START Materials provided
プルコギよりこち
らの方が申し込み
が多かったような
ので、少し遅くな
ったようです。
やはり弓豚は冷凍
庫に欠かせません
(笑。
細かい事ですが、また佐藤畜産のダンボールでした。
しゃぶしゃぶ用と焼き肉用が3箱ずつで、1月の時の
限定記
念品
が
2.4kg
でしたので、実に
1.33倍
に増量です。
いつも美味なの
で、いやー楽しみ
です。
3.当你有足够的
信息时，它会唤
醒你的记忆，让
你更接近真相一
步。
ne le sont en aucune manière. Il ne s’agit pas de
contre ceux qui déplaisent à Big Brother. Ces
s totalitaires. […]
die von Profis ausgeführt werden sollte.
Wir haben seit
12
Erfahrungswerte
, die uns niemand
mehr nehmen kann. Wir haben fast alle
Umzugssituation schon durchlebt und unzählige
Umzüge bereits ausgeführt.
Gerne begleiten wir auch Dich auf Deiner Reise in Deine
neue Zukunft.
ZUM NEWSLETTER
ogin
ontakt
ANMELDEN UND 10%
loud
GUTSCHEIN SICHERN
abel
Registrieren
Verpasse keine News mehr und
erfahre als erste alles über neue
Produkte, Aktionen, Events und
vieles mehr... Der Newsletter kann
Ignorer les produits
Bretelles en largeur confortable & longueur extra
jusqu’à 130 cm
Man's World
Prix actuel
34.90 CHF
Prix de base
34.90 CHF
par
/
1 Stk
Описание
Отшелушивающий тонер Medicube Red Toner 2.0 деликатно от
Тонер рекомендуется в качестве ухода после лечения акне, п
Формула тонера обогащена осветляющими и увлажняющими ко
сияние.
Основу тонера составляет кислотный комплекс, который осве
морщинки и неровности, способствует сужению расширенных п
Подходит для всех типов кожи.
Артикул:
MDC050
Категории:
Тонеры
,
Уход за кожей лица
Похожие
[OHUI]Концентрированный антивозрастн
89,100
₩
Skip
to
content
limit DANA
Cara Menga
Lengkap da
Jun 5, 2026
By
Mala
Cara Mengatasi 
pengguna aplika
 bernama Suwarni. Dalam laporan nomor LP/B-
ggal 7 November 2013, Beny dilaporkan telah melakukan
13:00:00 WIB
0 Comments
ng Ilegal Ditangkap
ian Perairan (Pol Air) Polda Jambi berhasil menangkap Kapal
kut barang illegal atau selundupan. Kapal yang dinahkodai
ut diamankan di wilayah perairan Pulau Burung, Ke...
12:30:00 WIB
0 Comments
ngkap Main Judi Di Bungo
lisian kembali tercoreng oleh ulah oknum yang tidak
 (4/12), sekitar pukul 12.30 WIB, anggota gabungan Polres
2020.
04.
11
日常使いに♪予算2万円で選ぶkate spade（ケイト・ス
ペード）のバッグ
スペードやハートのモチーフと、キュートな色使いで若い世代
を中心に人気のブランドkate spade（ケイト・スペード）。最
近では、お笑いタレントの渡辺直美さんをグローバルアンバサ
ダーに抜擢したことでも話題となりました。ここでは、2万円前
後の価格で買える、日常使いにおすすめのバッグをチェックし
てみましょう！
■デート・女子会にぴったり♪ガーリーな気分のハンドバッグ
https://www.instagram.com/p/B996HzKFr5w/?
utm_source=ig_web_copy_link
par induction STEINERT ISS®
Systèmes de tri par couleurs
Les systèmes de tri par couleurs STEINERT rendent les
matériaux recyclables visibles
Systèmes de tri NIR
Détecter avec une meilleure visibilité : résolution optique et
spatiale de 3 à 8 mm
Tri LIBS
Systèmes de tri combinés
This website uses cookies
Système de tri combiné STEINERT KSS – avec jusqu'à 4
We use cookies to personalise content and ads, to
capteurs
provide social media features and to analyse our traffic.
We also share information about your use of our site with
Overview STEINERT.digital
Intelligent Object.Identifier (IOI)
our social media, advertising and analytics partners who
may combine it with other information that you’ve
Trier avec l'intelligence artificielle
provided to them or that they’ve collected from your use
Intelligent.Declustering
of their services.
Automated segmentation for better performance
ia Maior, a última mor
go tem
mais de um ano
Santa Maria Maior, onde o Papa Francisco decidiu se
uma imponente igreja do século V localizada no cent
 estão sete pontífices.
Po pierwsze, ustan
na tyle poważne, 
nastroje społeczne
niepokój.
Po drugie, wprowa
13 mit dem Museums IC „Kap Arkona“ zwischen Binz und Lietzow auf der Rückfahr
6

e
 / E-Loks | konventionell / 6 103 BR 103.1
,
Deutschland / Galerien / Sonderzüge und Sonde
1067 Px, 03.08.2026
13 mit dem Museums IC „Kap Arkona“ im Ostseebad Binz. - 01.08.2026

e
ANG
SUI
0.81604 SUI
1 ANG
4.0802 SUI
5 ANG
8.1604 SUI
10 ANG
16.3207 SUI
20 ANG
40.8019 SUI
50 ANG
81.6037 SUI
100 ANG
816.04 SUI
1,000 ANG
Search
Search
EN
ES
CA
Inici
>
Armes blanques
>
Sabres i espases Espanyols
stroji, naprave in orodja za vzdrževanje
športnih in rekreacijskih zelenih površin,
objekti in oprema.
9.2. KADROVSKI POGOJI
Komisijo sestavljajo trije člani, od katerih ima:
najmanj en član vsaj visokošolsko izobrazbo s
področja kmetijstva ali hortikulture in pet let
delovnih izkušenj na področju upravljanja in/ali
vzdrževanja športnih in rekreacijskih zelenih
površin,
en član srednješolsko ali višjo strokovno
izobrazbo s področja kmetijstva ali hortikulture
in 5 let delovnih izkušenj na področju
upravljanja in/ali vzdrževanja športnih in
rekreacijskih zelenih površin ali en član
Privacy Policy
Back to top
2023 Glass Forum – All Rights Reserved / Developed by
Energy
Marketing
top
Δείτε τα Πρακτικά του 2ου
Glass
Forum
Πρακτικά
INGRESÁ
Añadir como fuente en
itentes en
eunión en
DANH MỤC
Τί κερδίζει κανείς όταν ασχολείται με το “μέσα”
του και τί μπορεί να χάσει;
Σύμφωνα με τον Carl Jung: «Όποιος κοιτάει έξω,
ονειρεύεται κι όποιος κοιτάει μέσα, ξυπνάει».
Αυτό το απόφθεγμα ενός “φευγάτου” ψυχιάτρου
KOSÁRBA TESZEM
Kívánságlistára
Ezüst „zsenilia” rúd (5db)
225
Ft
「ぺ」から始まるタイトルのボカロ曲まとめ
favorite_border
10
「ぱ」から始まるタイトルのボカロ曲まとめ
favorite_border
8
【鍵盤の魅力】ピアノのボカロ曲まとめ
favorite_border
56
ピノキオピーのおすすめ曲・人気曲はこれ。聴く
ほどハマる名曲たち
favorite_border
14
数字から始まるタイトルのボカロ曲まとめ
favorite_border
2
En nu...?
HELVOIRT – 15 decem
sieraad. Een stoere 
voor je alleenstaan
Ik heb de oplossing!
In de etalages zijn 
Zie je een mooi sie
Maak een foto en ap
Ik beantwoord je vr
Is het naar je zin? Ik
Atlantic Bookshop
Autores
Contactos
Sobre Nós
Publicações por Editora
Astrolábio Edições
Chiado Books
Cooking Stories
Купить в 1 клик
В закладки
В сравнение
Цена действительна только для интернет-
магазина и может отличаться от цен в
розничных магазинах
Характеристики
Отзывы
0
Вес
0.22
END Materials provided
▶ [What you will do]:
Update all of the items above by replacing every "favorite_border" with "heart_outline" and leaving everything else unchanged.

▶ [Answer to the exercise]:
プルコギよりこち
らの方が申し込み
が多かったような
ので、少し遅くな
ったようです。
やはり弓豚は冷凍
庫に欠かせません
(笑。
細かい事ですが、また佐藤畜産のダンボールでした。
しゃぶしゃぶ用と焼き肉用が3箱ずつで、1月の時の
限定記
念品
が
2.4kg
でしたので、実に
1.33倍
に増量です。
いつも美味なの
で、いやー楽しみ
です。
3.当你有足够的
信息时，它会唤
醒你的记忆，让
你更接近真相一
步。
ne le sont en aucune manière. Il ne s’agit pas de
contre ceux qui déplaisent à Big Brother. Ces
s totalitaires. […]
die von Profis ausgeführt werden sollte.
Wir haben seit
12
Erfahrungswerte
, die uns niemand
mehr nehmen kann. Wir haben fast alle
Umzugssituation schon durchlebt und unzählige
Umzüge bereits ausgeführt.
Gerne begleiten wir auch Dich auf Deiner Reise in Deine
neue Zukunft.
ZUM NEWSLETTER
ogin
ontakt
ANMELDEN UND 10%
loud
GUTSCHEIN SICHERN
abel
Registrieren
Verpasse keine News mehr und
erfahre als erste alles über neue
Produkte, Aktionen, Events und
vieles mehr... Der Newsletter kann
Ignorer les produits
Bretelles en largeur confortable & longueur extra
jusqu’à 130 cm
Man's World
Prix actuel
34.90 CHF
Prix de base
34.90 CHF
par
/
1 Stk
Описание
Отшелушивающий тонер Medicube Red Toner 2.0 деликатно от
Тонер рекомендуется в качестве ухода после лечения акне, п
Формула тонера обогащена осветляющими и увлажняющими ко
сияние.
Основу тонера составляет кислотный комплекс, который осве
морщинки и неровности, способствует сужению расширенных п
Подходит для всех типов кожи.
Артикул:
MDC050
Категории:
Тонеры
,
Уход за кожей лица
Похожие
[OHUI]Концентрированный антивозрастн
89,100
₩
Skip
to
content
limit DANA
Cara Menga
Lengkap da
Jun 5, 2026
By
Mala
Cara Mengatasi 
pengguna aplika
 bernama Suwarni. Dalam laporan nomor LP/B-
ggal 7 November 2013, Beny dilaporkan telah melakukan
13:00:00 WIB
0 Comments
ng Ilegal Ditangkap
ian Perairan (Pol Air) Polda Jambi berhasil menangkap Kapal
kut barang illegal atau selundupan. Kapal yang dinahkodai
ut diamankan di wilayah perairan Pulau Burung, Ke...
12:30:00 WIB
0 Comments
ngkap Main Judi Di Bungo
lisian kembali tercoreng oleh ulah oknum yang tidak
 (4/12), sekitar pukul 12.30 WIB, anggota gabungan Polres
2020.
04.
11
日常使いに♪予算2万円で選ぶkate spade（ケイト・ス
ペード）のバッグ
スペードやハートのモチーフと、キュートな色使いで若い世代
を中心に人気のブランドkate spade（ケイト・スペード）。最
近では、お笑いタレントの渡辺直美さんをグローバルアンバサ
ダーに抜擢したことでも話題となりました。ここでは、2万円前
後の価格で買える、日常使いにおすすめのバッグをチェックし
てみましょう！
■デート・女子会にぴったり♪ガーリーな気分のハンドバッグ
https://www.instagram.com/p/B996HzKFr5w/?
utm_source=ig_web_copy_link
par induction STEINERT ISS®
Systèmes de tri par couleurs
Les systèmes de tri par couleurs STEINERT rendent les
matériaux recyclables visibles
Systèmes de tri NIR
Détecter avec une meilleure visibilité : résolution optique et
spatiale de 3 à 8 mm
Tri LIBS
Systèmes de tri combinés
This website uses cookies
Système de tri combiné STEINERT KSS – avec jusqu'à 4
We use cookies to personalise content and ads, to
capteurs
provide social media features and to analyse our traffic.
We also share information about your use of our site with
Overview STEINERT.digital
Intelligent Object.Identifier (IOI)
our social media, advertising and analytics partners who
may combine it with other information that you’ve
Trier avec l'intelligence artificielle
provided to them or that they’ve collected from your use
Intelligent.Declustering
of their services.
Automated segmentation for better performance
ia Maior, a última mor
go tem
mais de um ano
Santa Maria Maior, onde o Papa Francisco decidiu se
uma imponente igreja do século V localizada no cent
 estão sete pontífices.
Po pierwsze, ustan
na tyle poważne, 
nastroje społeczne
niepokój.
Po drugie, wprowa
13 mit dem Museums IC „Kap Arkona“ zwischen Binz und Lietzow auf der Rückfahr
6

e
 / E-Loks | konventionell / 6 103 BR 103.1
,
Deutschland / Galerien / Sonderzüge und Sonde
1067 Px, 03.08.2026
13 mit dem Museums IC „Kap Arkona“ im Ostseebad Binz. - 01.08.2026

e
ANG
SUI
0.81604 SUI
1 ANG
4.0802 SUI
5 ANG
8.1604 SUI
10 ANG
16.3207 SUI
20 ANG
40.8019 SUI
50 ANG
81.6037 SUI
100 ANG
816.04 SUI
1,000 ANG
Search
Search
EN
ES
CA
Inici
>
Armes blanques
>
Sabres i espases Espanyols
stroji, naprave in orodja za vzdrževanje
športnih in rekreacijskih zelenih površin,
objekti in oprema.
9.2. KADROVSKI POGOJI
Komisijo sestavljajo trije člani, od katerih ima:
najmanj en član vsaj visokošolsko izobrazbo s
področja kmetijstva ali hortikulture in pet let
delovnih izkušenj na področju upravljanja in/ali
vzdrževanja športnih in rekreacijskih zelenih
površin,
en član srednješolsko ali višjo strokovno
izobrazbo s področja kmetijstva ali hortikulture
in 5 let delovnih izkušenj na področju
upravljanja in/ali vzdrževanja športnih in
rekreacijskih zelenih površin ali en član
Privacy Policy
Back to top
2023 Glass Forum – All Rights Reserved / Developed by
Energy
Marketing
top
Δείτε τα Πρακτικά του 2ου
Glass
Forum
Πρακτικά
INGRESÁ
Añadir como fuente en
itentes en
eunión en
DANH MỤC
Τί κερδίζει κανείς όταν ασχολείται με το “μέσα”
του και τί μπορεί να χάσει;
Σύμφωνα με τον Carl Jung: «Όποιος κοιτάει έξω,
ονειρεύεται κι όποιος κοιτάει μέσα, ξυπνάει».
Αυτό το απόφθεγμα ενός “φευγάτου” ψυχιάτρου
KOSÁRBA TESZEM
Kívánságlistára
Ezüst „zsenilia” rúd (5db)
225
Ft
「ぺ」から始まるタイトルのボカロ曲まとめ
heart_outline
10
「ぱ」から始まるタイトルのボカロ曲まとめ
heart_outline
8
【鍵盤の魅力】ピアノのボカロ曲まとめ
heart_outline
56
ピノキオピーのおすすめ曲・人気曲はこれ。聴く
ほどハマる名曲たち
heart_outline
14
数字から始まるタイトルのボカロ曲まとめ
heart_outline
2
En nu...?
HELVOIRT – 15 decem
sieraad. Een stoere 
voor je alleenstaan
Ik heb de oplossing!
In de etalages zijn 
Zie je een mooi sie
Maak een foto en ap
Ik beantwoord je vr
Is het naar je zin? Ik
Atlantic Bookshop
Autores
Contactos
Sobre Nós
Publicações por Editora
Astrolábio Edições
Chiado Books
Cooking Stories
Купить в 1 клик
В закладки
В сравнение
Цена действительна только для интернет-
магазина и может отличаться от цен в
розничных магазинах
Характеристики
Отзывы
0
Вес
0.22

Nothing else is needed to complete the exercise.